A California native from Santa Monica, Daniele Albright is a multidisciplinary artist and designer whose work, often characterized by a desire to bridge materiality and intangibility, is deeply influenced by Light and Space as well as other art and cultural movements she encountered growing up in Los Angeles. Interested in collapsing the contradictions between form and formlessness, her art practice frequently explores the immaterial as the indeterminate, shifting space between perception and the material world. In contrast, her design work focuses on solid, architecturally influenced forms, distilled to their most essential elements to find resonance in simple yet compelling geometries.

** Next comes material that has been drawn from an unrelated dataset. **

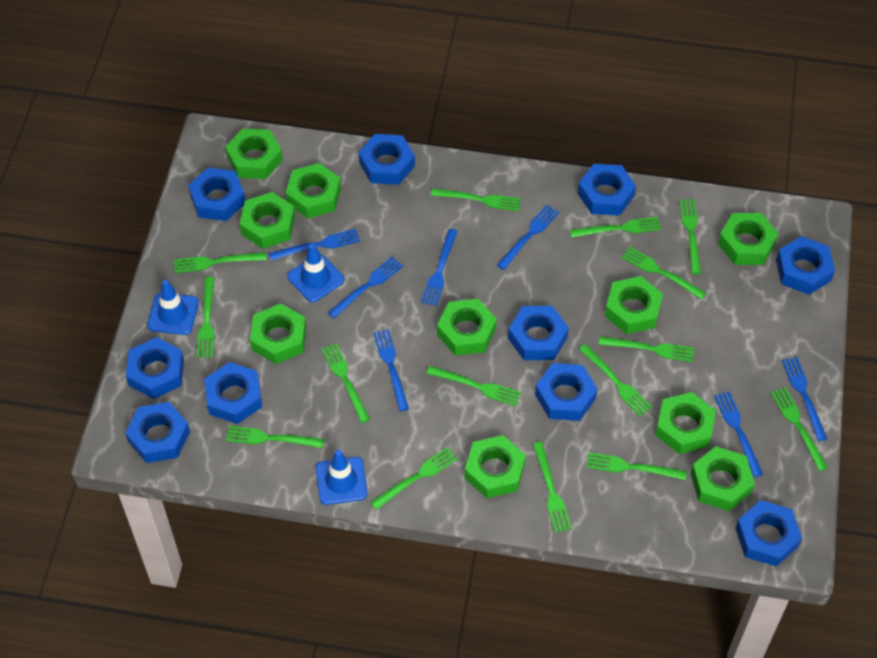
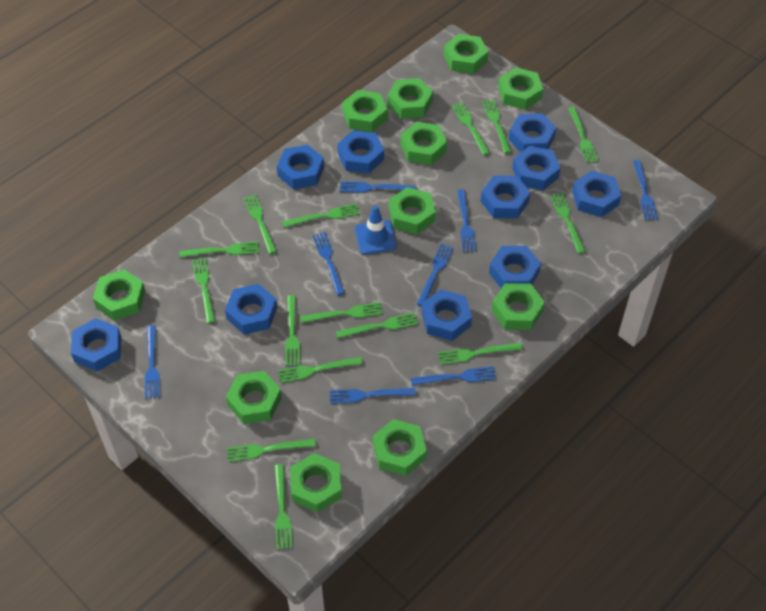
blue fork: [269,229,360,261] [328,256,403,318] [373,329,409,411] [421,229,458,306] [497,205,559,270] [714,391,763,477] [782,357,827,441] = 7 -> [145,325,160,399] [313,232,345,295] [330,388,416,404] [340,181,416,193] [411,366,496,386] [417,243,454,306] [457,189,476,252] [633,160,658,220] = 8
blue traffic cone: [147,280,199,335] [287,244,344,303] [316,450,367,505] = 3 -> [355,205,397,255] = 1
green nut: [225,129,283,179] [239,192,295,249] [250,303,306,364] [286,163,341,218] [437,299,497,356] [465,435,526,498] [605,276,663,334] [656,392,716,454] [691,446,755,511] [718,213,779,265] = 10 -> [93,269,146,321] [226,371,282,424] [290,453,342,513] [342,90,387,132] [373,419,427,476] [388,78,433,119] [389,187,436,234] [401,122,447,165] [444,34,488,74] [491,283,545,330] [498,67,543,110] = 11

From 2014 to 2024, her design work was produced under the name of her design company, Videre Licet, Latin for “to be able to see.” The collection features sculptural design pieces that embody the idea of “conceptual glamour,” drawing from a range of California references, from minimalist sculpture to Hollywood glamour and ’70s experimentalism. The New York Times called the collection “daring, glamorous and a touch tongue-in-cheek,” while the Wall Street Journal described it as exemplifying “the push-me-pull-you tension between minimalism and materiality that defines luxury design.” Starting in 2024, all existing and new design works are produced under her own name.

She holds a BFA in Sculpture from Parsons School of Design in NYC and an MFA from CalArts. She also pursued advanced academic work at UC Irvine’s Critical Theory program, earning an MA in Comparative Literature and an MA in Visual Studies. Her research centered on Jean-François Lyotard’s groundbreaking exhibition Les Immatériaux at the Pompidou Center in Paris in 1985, analyzing the multidisciplinary exhibition through the conceptual framework Lyotard first developed in his 1971 dissertation Discours, Figure, which had not yet been translated into English.

In addition to her art and design work and time teaching in academia, she spent several years as a photographer for various publications, including the bestselling Gypset series published by Assouline. She has also served as consulting director for Twentieth since 2000, spearheading the contemporary design division that now defines the gallery.

An active environmentalist specializing in forest ecosystem restoration, she owns forest land in the watershed of North America’s most biodiverse river, where she lives part-time and is engaged in an intensive forest, watershed, and wildlife habitat restoration project. She named her property Tanager Forest after the Tanager songbird that follows her around the land during its migratory season.